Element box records
#####
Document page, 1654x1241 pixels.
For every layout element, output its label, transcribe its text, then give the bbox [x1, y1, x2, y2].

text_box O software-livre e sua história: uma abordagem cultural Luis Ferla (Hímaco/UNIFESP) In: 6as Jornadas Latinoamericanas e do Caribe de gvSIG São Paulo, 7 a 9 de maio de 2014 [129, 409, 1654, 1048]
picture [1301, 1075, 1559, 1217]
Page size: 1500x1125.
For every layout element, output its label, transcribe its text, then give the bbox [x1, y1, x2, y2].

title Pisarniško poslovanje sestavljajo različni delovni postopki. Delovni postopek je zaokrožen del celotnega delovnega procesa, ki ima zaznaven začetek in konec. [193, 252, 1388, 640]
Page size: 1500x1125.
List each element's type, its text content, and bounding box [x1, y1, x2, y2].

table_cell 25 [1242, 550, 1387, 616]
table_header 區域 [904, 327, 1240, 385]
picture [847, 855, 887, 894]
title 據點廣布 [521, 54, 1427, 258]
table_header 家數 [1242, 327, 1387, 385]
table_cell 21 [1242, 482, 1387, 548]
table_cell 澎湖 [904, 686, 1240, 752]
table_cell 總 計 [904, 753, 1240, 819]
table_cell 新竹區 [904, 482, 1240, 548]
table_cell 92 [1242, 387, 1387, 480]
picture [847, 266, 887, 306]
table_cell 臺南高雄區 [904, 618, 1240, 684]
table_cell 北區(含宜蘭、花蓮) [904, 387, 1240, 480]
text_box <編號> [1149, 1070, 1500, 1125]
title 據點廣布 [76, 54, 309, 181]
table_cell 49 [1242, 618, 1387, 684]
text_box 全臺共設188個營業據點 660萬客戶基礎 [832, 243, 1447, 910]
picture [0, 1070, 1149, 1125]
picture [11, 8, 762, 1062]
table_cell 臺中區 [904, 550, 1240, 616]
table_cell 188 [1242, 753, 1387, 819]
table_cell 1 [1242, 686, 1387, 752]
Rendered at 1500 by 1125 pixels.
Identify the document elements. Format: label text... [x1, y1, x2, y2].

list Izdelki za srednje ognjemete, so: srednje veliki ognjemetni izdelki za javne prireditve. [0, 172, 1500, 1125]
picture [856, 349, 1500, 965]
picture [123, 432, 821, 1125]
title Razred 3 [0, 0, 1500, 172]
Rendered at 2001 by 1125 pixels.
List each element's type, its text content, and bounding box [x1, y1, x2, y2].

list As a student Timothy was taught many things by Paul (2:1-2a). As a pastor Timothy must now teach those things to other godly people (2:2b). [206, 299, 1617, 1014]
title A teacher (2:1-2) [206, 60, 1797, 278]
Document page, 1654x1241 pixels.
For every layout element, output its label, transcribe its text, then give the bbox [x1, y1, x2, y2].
#####
→ **REQUIRED WORK**
Please copy the records word for word, from the first line through the line with "title Pisarniško poslovanje", including that line.

→ **SOLVED EXERCISE**
Document page, 1654x1241 pixels.
For every layout element, output its label, transcribe its text, then give the bbox [x1, y1, x2, y2].

text_box O software-livre e sua história: uma abordagem cultural Luis Ferla (Hímaco/UNIFESP) In: 6as Jornadas Latinoamericanas e do Caribe de gvSIG São Paulo, 7 a 9 de maio de 2014 [129, 409, 1654, 1048]
picture [1301, 1075, 1559, 1217]
Page size: 1500x1125.
For every layout element, output its label, transcribe its text, then give the bbox [x1, y1, x2, y2].

title Pisarniško poslovanje sestavljajo različni delovni postopki. Delovni postopek je zaokrožen del celotnega delovnega procesa, ki ima zaznaven začetek in konec. [193, 252, 1388, 640]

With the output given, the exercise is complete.